September 10th, 2007

This has happened to you before. I'm painstakingly typing a long email on gmail and I'm not sure that I should send it yet, cause it feels like I'm forgetting to mention something. So I want to save it as a draft so I can finish it later. Somehow I hit Discard instead. :doh: Gmail flashes the notice your message has been discarded, but I don't usually read those messages, so I navigate away from the page, and *just* as I click the link the meaning of the message dawns on me. Shit. Now it's too late to undo the action. Son of a. :fero: :wallbang:

Okay, relax, perhaps all is not lost. A couple of weeks ago I went over how you can find stuff on disk by searching the raw data. The same *can* be done with memory. See, just because my message is gone and gmail doesn't display it anymore doesn't mean it's not still possibly somewhere in memory. It just isn't being displayed anywhere.

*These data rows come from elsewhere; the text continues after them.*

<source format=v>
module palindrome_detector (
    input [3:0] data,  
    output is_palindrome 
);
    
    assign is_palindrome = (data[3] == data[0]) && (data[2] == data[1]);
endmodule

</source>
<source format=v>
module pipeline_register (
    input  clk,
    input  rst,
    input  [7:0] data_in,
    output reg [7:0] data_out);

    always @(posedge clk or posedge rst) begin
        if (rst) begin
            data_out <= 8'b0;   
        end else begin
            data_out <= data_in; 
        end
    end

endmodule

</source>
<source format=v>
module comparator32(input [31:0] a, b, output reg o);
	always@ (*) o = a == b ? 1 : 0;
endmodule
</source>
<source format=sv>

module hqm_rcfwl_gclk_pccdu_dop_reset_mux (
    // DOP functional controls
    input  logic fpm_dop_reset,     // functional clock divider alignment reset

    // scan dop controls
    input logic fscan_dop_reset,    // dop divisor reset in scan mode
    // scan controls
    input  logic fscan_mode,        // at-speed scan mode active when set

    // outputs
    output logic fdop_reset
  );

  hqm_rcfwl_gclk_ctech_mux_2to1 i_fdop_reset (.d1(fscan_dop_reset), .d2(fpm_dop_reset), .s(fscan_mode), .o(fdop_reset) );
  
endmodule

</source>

There are two ways to access physical memory. The two interfaces are /dev/mem and /proc/kcore. As root, you can read from these. (However, if you try writing to them you'll probably mess up your system.) They are not identical, and it seems that /dev/mem doesn't let me access memory above 896MB (High Memory Support in linux kernel parlance), so just use /proc/kcore.

To find that lost message in raw memory, it helps if you can remember a phrase from it. Then do

cat /proc/kcore | grep -a --color -C1 "a phrase from it"

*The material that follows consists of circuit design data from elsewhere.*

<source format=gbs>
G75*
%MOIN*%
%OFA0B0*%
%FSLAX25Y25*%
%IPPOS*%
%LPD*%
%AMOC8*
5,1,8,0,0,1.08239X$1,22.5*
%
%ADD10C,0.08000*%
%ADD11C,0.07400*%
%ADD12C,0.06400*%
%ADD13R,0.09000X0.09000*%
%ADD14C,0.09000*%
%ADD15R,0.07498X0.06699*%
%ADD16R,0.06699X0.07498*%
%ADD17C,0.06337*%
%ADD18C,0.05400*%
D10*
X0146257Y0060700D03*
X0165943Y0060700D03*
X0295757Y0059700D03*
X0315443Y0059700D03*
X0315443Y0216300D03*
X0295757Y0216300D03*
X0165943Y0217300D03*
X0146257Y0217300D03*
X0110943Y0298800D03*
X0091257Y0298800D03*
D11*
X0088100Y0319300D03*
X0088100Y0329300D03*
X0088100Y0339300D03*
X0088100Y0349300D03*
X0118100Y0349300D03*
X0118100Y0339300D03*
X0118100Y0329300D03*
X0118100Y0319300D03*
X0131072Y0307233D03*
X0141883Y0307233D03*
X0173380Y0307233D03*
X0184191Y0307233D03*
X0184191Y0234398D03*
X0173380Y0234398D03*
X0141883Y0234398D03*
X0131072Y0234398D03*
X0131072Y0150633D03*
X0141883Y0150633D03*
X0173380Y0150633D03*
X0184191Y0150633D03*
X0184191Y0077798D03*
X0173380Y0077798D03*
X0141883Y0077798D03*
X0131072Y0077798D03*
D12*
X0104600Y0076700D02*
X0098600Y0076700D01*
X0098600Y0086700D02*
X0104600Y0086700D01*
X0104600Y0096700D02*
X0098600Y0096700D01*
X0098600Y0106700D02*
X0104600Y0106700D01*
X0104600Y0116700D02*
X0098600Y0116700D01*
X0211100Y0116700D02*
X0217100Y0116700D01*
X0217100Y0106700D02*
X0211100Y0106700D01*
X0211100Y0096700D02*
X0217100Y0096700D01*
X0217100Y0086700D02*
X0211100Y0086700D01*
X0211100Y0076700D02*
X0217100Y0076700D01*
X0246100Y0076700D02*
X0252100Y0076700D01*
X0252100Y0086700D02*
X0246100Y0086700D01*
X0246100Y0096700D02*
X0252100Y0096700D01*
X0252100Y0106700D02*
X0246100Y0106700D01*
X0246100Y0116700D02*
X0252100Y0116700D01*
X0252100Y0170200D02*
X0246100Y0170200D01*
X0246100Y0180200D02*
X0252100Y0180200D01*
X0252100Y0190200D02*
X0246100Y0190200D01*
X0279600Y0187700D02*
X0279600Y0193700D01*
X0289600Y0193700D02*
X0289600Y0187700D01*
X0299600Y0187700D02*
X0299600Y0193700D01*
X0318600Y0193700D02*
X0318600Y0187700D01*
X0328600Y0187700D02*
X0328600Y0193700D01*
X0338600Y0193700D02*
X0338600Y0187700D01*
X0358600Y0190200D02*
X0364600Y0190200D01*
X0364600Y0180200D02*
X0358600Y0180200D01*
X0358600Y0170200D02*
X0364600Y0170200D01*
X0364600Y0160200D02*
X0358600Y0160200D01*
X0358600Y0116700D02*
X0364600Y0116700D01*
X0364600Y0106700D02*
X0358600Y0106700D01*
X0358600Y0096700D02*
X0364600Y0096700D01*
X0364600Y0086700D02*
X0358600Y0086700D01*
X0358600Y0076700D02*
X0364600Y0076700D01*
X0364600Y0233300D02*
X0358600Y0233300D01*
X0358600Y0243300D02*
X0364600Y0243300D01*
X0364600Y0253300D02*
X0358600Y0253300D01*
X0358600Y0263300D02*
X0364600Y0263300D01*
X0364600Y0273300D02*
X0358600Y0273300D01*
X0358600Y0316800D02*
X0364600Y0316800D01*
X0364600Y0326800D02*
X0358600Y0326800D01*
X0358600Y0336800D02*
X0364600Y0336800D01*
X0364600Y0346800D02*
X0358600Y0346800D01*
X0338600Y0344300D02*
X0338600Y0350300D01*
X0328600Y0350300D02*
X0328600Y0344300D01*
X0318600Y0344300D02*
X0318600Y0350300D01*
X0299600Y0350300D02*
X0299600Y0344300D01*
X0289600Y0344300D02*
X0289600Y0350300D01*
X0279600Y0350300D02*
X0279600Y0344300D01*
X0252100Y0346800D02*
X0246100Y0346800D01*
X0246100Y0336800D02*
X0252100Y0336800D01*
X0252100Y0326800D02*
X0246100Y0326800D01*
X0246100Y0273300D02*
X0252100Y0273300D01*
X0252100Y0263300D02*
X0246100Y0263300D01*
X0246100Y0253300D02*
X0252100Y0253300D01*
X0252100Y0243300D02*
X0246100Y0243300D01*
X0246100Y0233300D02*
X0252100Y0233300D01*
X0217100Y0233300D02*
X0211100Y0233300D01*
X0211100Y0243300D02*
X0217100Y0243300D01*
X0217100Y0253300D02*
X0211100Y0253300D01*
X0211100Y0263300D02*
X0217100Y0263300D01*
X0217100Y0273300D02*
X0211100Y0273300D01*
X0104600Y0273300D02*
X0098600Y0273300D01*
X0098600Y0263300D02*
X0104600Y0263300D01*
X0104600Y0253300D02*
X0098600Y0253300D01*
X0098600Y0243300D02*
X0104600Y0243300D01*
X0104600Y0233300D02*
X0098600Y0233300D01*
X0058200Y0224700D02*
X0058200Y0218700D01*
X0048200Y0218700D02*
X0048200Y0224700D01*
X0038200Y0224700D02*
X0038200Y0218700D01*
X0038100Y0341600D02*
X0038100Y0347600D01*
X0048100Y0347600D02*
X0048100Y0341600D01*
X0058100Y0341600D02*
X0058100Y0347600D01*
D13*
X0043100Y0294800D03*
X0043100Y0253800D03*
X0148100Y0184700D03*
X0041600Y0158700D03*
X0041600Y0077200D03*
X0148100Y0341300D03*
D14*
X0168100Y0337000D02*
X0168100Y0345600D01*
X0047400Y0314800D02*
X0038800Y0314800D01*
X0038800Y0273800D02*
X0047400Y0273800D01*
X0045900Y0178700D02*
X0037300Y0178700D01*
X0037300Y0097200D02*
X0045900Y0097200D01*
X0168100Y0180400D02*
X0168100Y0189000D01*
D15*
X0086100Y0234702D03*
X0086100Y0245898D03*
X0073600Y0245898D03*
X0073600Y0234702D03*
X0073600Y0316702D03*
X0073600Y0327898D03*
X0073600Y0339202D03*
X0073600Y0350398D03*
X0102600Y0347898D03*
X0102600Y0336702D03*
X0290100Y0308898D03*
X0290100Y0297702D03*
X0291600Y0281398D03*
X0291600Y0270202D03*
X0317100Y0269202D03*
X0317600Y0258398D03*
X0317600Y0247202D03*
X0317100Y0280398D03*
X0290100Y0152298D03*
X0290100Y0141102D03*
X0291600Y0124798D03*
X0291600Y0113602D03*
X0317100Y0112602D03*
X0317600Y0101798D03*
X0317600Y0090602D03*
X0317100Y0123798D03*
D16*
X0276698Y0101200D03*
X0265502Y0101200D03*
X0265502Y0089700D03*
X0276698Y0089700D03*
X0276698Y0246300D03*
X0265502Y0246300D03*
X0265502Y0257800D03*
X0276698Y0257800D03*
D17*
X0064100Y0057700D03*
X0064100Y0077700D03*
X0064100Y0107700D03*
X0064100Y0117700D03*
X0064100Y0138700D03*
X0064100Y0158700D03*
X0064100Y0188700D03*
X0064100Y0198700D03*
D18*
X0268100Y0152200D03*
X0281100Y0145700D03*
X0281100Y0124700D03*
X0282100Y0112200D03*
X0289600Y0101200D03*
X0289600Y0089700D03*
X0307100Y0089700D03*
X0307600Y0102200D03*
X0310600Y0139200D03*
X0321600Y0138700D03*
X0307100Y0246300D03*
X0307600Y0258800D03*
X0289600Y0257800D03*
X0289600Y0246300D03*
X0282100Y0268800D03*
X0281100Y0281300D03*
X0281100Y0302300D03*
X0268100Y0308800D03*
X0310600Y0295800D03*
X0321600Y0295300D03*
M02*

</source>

This will search the memory treating it like text, and highlight the phrase when it's found. It also prints "one line" above and below the line where the text was found (although considering this is binary data, the notion of "a line" is somewhat diffuse). Anyway, you probably now have enough context to get your whole message. If not, increase it to -C2 and so on.

This way I was able to recover my message. :party:

In principle, you can also recover lost files this way, provided they are still in memory, but searching for binary data within binary data is a bit trickier, so it would take a clever approach.